皆さま、こんにちは✨オンラインスタッフのケコです。
満開だった桜が、少しずつ風に舞い、気づけば足元に淡い花びらが重なるころ。
にぎやかな花の時間が過ぎたあとに訪れる、少し静かな、けれど豊かな時間。
私は、その頃こそ「いちばん美味しいもの」があると感じています。
桜の季節は、どうしても「見る春」。
目で楽しみ、写真に残し、足早に過ぎていくことが多い時間。
花が散ったあとの春は、香りや味、口に含んだ余韻へと、感覚がゆっくり戻ってきます。
朝の空気が、やわらかくなったとき
冷たい風と、日差しが交差するとき
湯を注いだお茶が、すっと身体に馴染むとき
そんな瞬間にこそ、お茶やお菓子の「美味しさ」が、静かに立ち上がってくると感じます。
桜が終わるころ、人の心も、日常へと戻り始め、味わう準備が、ようやく整う。
そんなタイミングでいただく一服のお茶や、ひと口のお菓子は、不思議なほど、深く心に残ります。

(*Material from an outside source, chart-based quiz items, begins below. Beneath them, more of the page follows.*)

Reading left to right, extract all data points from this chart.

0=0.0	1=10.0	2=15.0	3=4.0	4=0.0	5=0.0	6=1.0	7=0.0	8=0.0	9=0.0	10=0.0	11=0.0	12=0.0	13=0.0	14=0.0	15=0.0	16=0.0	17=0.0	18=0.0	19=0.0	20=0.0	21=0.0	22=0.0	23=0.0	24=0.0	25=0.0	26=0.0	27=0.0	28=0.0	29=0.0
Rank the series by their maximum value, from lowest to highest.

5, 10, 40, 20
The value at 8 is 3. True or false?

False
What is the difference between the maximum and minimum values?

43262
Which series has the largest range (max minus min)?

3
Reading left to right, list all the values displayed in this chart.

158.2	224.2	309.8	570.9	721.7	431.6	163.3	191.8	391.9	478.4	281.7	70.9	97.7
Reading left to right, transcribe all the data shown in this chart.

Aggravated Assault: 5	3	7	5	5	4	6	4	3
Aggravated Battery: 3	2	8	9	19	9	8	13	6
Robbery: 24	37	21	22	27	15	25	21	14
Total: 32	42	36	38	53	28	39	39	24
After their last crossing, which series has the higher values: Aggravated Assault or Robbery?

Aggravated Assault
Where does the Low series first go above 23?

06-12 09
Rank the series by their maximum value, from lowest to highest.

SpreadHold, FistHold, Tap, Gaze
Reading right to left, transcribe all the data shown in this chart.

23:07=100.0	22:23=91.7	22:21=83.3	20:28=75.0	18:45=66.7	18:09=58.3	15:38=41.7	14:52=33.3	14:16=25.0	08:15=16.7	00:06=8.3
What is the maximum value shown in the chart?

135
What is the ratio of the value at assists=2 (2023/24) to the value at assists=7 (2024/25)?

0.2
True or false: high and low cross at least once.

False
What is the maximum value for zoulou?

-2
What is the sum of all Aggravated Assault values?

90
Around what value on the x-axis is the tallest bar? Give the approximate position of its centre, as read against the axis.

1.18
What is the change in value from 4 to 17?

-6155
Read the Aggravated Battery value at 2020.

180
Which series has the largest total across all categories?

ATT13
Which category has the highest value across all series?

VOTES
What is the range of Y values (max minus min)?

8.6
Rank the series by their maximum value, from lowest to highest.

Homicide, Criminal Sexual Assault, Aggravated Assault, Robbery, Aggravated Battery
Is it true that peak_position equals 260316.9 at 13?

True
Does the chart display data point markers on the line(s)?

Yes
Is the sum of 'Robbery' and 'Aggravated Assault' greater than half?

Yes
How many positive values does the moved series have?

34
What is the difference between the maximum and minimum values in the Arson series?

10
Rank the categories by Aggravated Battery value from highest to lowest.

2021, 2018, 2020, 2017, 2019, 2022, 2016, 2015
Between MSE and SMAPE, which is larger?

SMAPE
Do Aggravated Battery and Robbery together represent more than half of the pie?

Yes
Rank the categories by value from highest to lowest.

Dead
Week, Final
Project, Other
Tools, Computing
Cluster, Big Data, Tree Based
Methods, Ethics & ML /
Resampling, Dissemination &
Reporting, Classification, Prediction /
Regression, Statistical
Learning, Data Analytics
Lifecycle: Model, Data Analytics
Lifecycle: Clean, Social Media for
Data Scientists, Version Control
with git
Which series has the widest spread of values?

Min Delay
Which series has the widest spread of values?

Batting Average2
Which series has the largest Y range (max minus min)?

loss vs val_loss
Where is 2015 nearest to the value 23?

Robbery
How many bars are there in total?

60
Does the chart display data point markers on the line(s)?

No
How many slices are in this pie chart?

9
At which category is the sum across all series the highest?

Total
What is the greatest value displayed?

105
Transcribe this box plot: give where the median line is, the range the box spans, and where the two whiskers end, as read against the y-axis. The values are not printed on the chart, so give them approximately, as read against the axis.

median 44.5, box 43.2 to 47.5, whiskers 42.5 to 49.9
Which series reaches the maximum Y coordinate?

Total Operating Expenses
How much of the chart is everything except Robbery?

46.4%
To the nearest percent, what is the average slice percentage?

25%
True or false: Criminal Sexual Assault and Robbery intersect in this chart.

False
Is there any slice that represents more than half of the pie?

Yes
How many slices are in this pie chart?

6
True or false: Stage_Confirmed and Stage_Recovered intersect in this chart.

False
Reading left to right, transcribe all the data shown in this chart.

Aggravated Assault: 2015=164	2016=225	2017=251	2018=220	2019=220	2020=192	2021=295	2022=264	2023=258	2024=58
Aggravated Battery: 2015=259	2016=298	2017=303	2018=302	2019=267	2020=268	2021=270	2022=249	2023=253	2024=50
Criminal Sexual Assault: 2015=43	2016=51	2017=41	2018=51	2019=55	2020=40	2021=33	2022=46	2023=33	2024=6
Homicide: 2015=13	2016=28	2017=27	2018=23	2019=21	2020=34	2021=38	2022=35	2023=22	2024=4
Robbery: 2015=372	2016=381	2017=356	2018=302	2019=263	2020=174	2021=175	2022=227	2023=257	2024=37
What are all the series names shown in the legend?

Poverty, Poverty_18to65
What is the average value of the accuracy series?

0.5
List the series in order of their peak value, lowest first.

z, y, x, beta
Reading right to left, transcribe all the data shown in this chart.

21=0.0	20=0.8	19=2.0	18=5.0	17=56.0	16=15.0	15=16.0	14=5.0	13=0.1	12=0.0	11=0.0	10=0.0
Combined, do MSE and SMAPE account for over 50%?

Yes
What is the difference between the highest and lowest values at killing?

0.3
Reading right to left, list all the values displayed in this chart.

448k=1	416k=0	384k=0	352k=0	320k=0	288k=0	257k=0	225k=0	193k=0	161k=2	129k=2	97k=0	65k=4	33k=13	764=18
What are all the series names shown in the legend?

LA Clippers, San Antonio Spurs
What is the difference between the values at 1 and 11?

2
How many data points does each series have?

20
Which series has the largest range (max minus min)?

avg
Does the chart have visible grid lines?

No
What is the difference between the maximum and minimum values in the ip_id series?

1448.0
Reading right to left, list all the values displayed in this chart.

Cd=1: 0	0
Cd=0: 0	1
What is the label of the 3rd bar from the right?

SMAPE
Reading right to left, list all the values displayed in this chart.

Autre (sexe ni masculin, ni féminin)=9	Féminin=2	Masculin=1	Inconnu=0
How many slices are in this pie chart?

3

「もう終わりかな」と思った頃にこそ、実は、いちばん良い時間が残っている。
それを知っていると、季節の過ごし方が、少し変わる気がします。
桜が終わったあとも、春は続いています。
音を立てず、静かに、けれど確かに。
慌てず、追いかけず、今ある季節を、ゆっくり味わう。
そんな時間に寄り添えるお茶とお菓子を、これからもお届けしていけたらと思っています。
桜が終わるころ。美味しい春を、どうぞ。